» Work to be completed
Could the data below be copied out in full, word for word?

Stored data
--------------------------------
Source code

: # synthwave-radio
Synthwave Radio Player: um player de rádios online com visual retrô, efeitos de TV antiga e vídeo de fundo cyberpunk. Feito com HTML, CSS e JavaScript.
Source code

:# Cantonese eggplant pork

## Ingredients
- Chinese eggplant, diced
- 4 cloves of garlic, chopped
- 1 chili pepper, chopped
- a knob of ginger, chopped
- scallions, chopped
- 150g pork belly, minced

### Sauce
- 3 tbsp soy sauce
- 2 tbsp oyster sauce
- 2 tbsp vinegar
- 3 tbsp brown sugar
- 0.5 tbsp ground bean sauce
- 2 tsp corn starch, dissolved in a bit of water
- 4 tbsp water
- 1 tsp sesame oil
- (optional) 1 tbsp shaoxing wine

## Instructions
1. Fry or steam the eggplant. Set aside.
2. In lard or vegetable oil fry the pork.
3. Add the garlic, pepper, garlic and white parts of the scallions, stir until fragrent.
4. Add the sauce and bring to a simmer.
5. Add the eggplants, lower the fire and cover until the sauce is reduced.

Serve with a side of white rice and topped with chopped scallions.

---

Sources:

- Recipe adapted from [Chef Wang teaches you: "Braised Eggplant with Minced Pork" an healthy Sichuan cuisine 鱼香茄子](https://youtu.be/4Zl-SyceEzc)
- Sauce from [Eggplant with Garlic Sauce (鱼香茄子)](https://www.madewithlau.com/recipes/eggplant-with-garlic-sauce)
--------------------------------
» Written answer
Source code

: # synthwave-radio
Synthwave Radio Player: um player de rádios online com visual retrô, efeitos de TV antiga e vídeo de fundo cyberpunk. Feito com HTML, CSS e JavaScript.
Source code

:# Cantonese eggplant pork

## Ingredients
- Chinese eggplant, diced
- 4 cloves of garlic, chopped
- 1 chili pepper, chopped
- a knob of ginger, chopped
- scallions, chopped
- 150g pork belly, minced

### Sauce
- 3 tbsp soy sauce
- 2 tbsp oyster sauce
- 2 tbsp vinegar
- 3 tbsp brown sugar
- 0.5 tbsp ground bean sauce
- 2 tsp corn starch, dissolved in a bit of water
- 4 tbsp water
- 1 tsp sesame oil
- (optional) 1 tbsp shaoxing wine

## Instructions
1. Fry or steam the eggplant. Set aside.
2. In lard or vegetable oil fry the pork.
3. Add the garlic, pepper, garlic and white parts of the scallions, stir until fragrent.
4. Add the sauce and bring to a simmer.
5. Add the eggplants, lower the fire and cover until the sauce is reduced.

Serve with a side of white rice and topped with chopped scallions.

---

Sources:

- Recipe adapted from [Chef Wang teaches you: "Braised Eggplant with Minced Pork" an healthy Sichuan cuisine 鱼香茄子](https://youtu.be/4Zl-SyceEzc)
- Sauce from [Eggplant with Garlic Sauce (鱼香茄子)](https://www.madewithlau.com/recipes/eggplant-with-garlic-sauce)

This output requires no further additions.